* _To-do item_
Find every line below that contains the word "Courtyard" and copy it out.

[Electronics engineering source data]
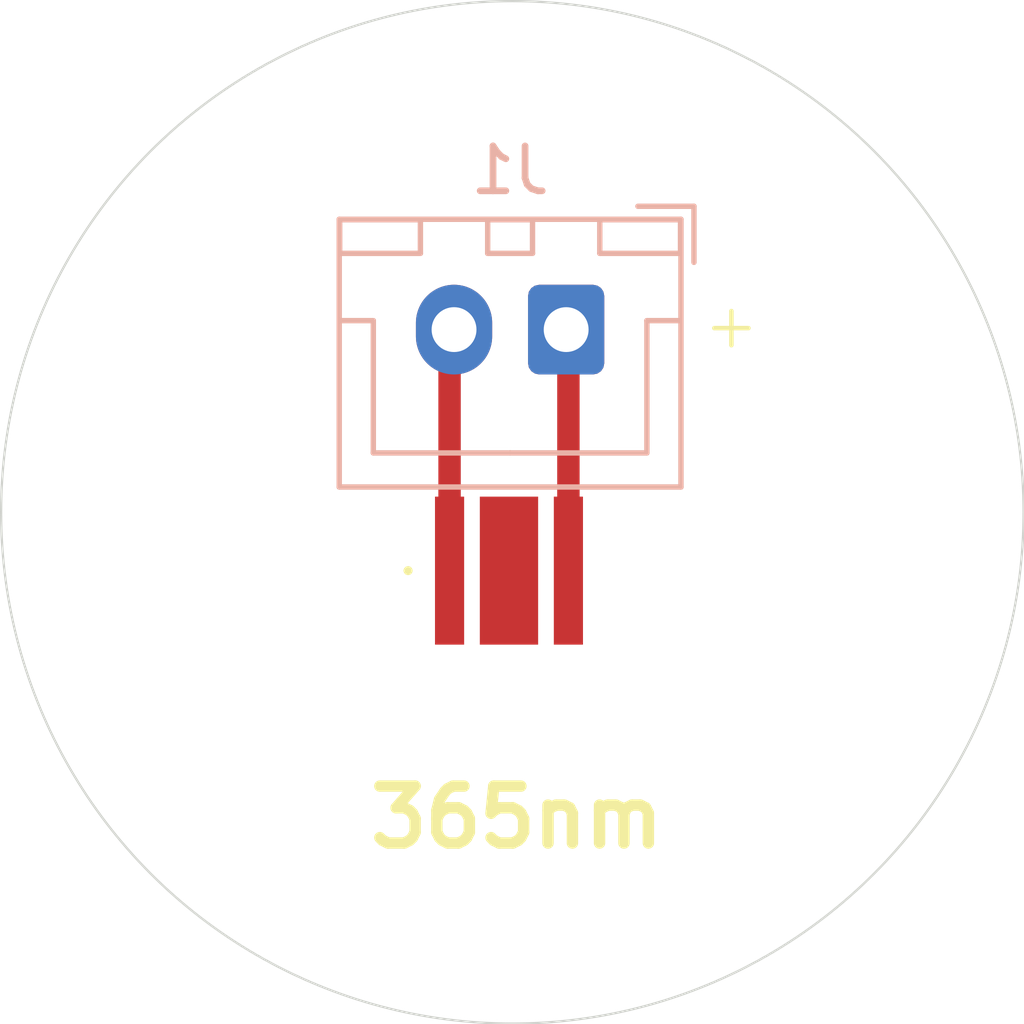
<source format=kicad_pcb>
(kicad_pcb
	(version 20240108)
	(generator "pcbnew")
	(generator_version "8.0")
	(general
		(thickness 1.6)
		(legacy_teardrops no)
	)
	(paper "A4")
	(layers
		(0 "F.Cu" signal)
		(31 "B.Cu" signal)
		(32 "B.Adhes" user "B.Adhesive")
		(33 "F.Adhes" user "F.Adhesive")
		(34 "B.Paste" user)
		(35 "F.Paste" user)
		(36 "B.SilkS" user "B.Silkscreen")
		(37 "F.SilkS" user "F.Silkscreen")
		(38 "B.Mask" user)
		(39 "F.Mask" user)
		(40 "Dwgs.User" user "User.Drawings")
		(41 "Cmts.User" user "User.Comments")
		(42 "Eco1.User" user "User.Eco1")
		(43 "Eco2.User" user "User.Eco2")
		(44 "Edge.Cuts" user)
		(45 "Margin" user)
		(46 "B.CrtYd" user "B.Courtyard")
		(47 "F.CrtYd" user "F.Courtyard")
		(48 "B.Fab" user)
		(49 "F.Fab" user)
		(50 "User.1" user)
		(51 "User.2" user)
		(52 "User.3" user)
		(53 "User.4" user)
		(54 "User.5" user)
		(55 "User.6" user)
		(56 "User.7" user)
		(57 "User.8" user)
		(58 "User.9" user)
	)
	(setup
		(pad_to_mask_clearance 0)
		(allow_soldermask_bridges_in_footprints no)
		(pcbplotparams
			(layerselection 0x00010fc_ffffffff)
			(plot_on_all_layers_selection 0x0000000_00000000)
			(disableapertmacros no)
			(usegerberextensions no)
			(usegerberattributes yes)
			(usegerberadvancedattributes yes)
			(creategerberjobfile yes)
			(dashed_line_dash_ratio 12.000000)
			(dashed_line_gap_ratio 3.000000)
			(svgprecision 4)
			(plotframeref no)
			(viasonmask no)
			(mode 1)
			(useauxorigin no)
			(hpglpennumber 1)
			(hpglpenspeed 20)
			(hpglpendiameter 15.000000)
			(pdf_front_fp_property_popups yes)
			(pdf_back_fp_property_popups yes)
			(dxfpolygonmode yes)
			(dxfimperialunits yes)
			(dxfusepcbnewfont yes)
			(psnegative no)
			(psa4output no)
			(plotreference yes)
			(plotvalue yes)
			(plotfptext yes)
			(plotinvisibletext no)
			(sketchpadsonfab no)
			(subtractmaskfromsilk no)
			(outputformat 1)
			(mirror no)
			(drillshape 1)
			(scaleselection 1)
			(outputdirectory "")
		)
	)
	(net 0 "")
	(net 1 "Net-(IC1-A)")
	(net 2 "unconnected-(IC1-EP-Pad3)")
	(net 3 "Net-(IC1-K)")
	(footprint "6_wave_stimulator:AUV3SQ320RT0K" (layer "F.Cu") (at 137.725 99.7))
	(footprint "Connector_JST:JST_XH_B2B-XH-A_1x02_P2.50mm_Vertical" (layer "B.Cu") (at 139 94.325 180))
	(gr_circle
		(center 137.8 98.4)
		(end 149.2 98.4)
		(stroke
			(width 0.05)
			(type default)
		)
		(fill none)
		(layer "Edge.Cuts")
		(uuid "a17dc759-38f8-4267-9f0f-6144de599c13")
	)
	(gr_text "+"
		(at 142 94.8 0)
		(layer "F.SilkS")
		(uuid "bcb0bca0-c9f5-47aa-892f-a30631930804")
		(effects
			(font
				(size 1 1)
				(thickness 0.1)
			)
			(justify left bottom)
		)
	)
	(segment
		(start 139.05 99.7)
		(end 139.05 94.375)
		(width 0.5)
		(layer "F.Cu")
		(net 1)
		(uuid "1738de99-ee61-4881-9a2e-373ec7c1acd6")
	)
	(segment
		(start 139.05 94.375)
		(end 139 94.325)
		(width 0.5)
		(layer "F.Cu")
		(net 1)
		(uuid "63ed9e01-978b-4bdc-b220-835c8091ee06")
	)
	(segment
		(start 136.4 99.7)
		(end 136.4 94.425)
		(width 0.5)
		(layer "F.Cu")
		(net 3)
		(uuid "30af45e0-1259-4cd3-8c29-e8c9533d00a5")
	)
	(segment
		(start 136.4 94.425)
		(end 136.5 94.325)
		(width 0.5)
		(layer "F.Cu")
		(net 3)
		(uuid "5df220a3-464e-4f27-9e6c-b640296ec0c9")
	)
)

</source>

* _Solution below_
		(46 "B.CrtYd" user "B.Courtyard")
		(47 "F.CrtYd" user "F.Courtyard")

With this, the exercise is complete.